(Çünkü Yüce Allah şöyle buyurdu:) “Senin için hakkında bir bilgi hâsıl olmayan şeyin; ardına düşme. Çünkü kulak, göz, kalb; bunların herbiri bundan sorumludur” (el-İsrâ:37)
7393 Bana Abdurrahmân ibn Şurayh ve başkası, el-Esved’den tahdîs etti ki, Urve şöyle demiştir: Abdullah ibnu Amr bizim yanımıza uğradı, ben ondan işittim, şöyle diyordu: Ben Peygamber (sallallahü aleyhi ve sellem)’den işittim, şöyle buyuruyordu: “Şübhesiz Allahü Taâlâ ilmi siz insanlara ihsan buyurduktan sonra (hafızalarınızdan) zorla söküp almaz. Lâkin ilmi insanlardan, ilim adamlarını bilgileriyle beraber cemiyet içinden çekip alır. Artık geride çok câhil birtakım insanlar kalır. O sırada halk tarafından bunlara dînî ihtiyâçlar sorulur, onlar da şahsî re’y ve arzûlarıyle cevâb verirler de hem halkı sapıtırlar, hem de kendileri sapar giderler”.
Urve şöyle dedi: Ben bu hadîsi Peygamber’in zevcesi Âişe’ye tahdîs ettim. Sonra Abdullah ibn Amr bu yılın ardından bir hacc daha yaptı. Âişe bana:
— Ey kızkardeşimin oğlu! Abdullah ibn Amr’a git de senin bana ondan geçen sene tahdîs etmiş olduğun hadîsi, ondan benim için bir tesbît yap! dedi.
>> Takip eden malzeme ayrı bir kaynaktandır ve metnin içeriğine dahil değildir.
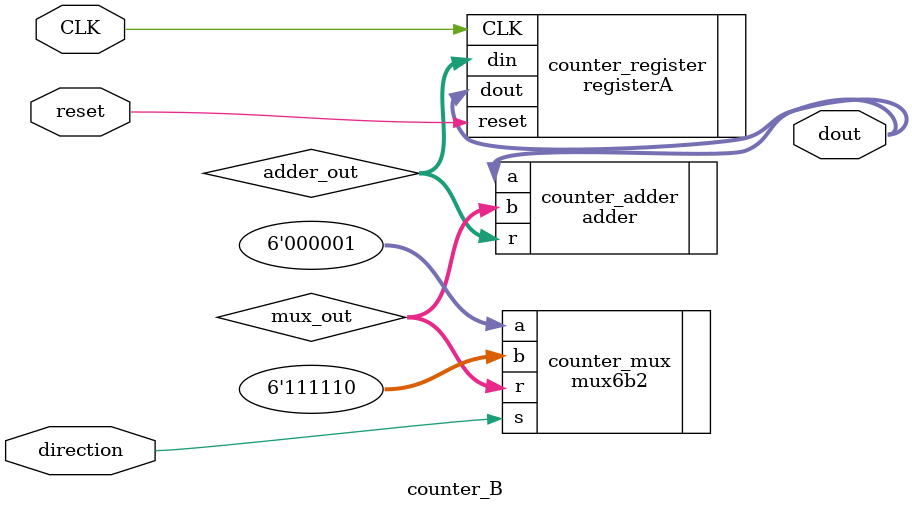
<source format=v>
`timescale 1ns / 1ps
module counter_B(
    input direction,
	 input reset,
    input CLK,
    output [5:0] dout
    );
	 
wire [5:0] adder_out;
wire [5:0] mux_out;

adder counter_adder (
    .a(dout), 
    .b(mux_out),
	 .r(adder_out)
    );
	 
mux6b2 counter_mux (
    .a(6'b000001), 
    .b(6'b111110), 
    .s(direction), 
    .r(mux_out)
    );

registerA counter_register (
    .din(adder_out),
	 .reset(reset),
    .dout(dout), 
    .CLK(CLK)
    );


endmodule

</source>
Bunun üzerine ben Abdullah ibn Amr’a gittim de o hadîsi kendisinden sordum. Abdullah ibn Amr da bana o hadîsi daha önceki yıl tahdîs ettiği gibi aynen tahdîs etti. Akabinde ben Âişe’ye geldim ve bunu kendisine haber verdim. Âişe, Abdullah ibn Amr’ın, o hadîsten tek bir harfini bile değiştirmemiş olmasından hayret etti de:
— Vallahi, Abdullah ibn Amr bu hadîsi sağlam ezberlemiştir, dedi.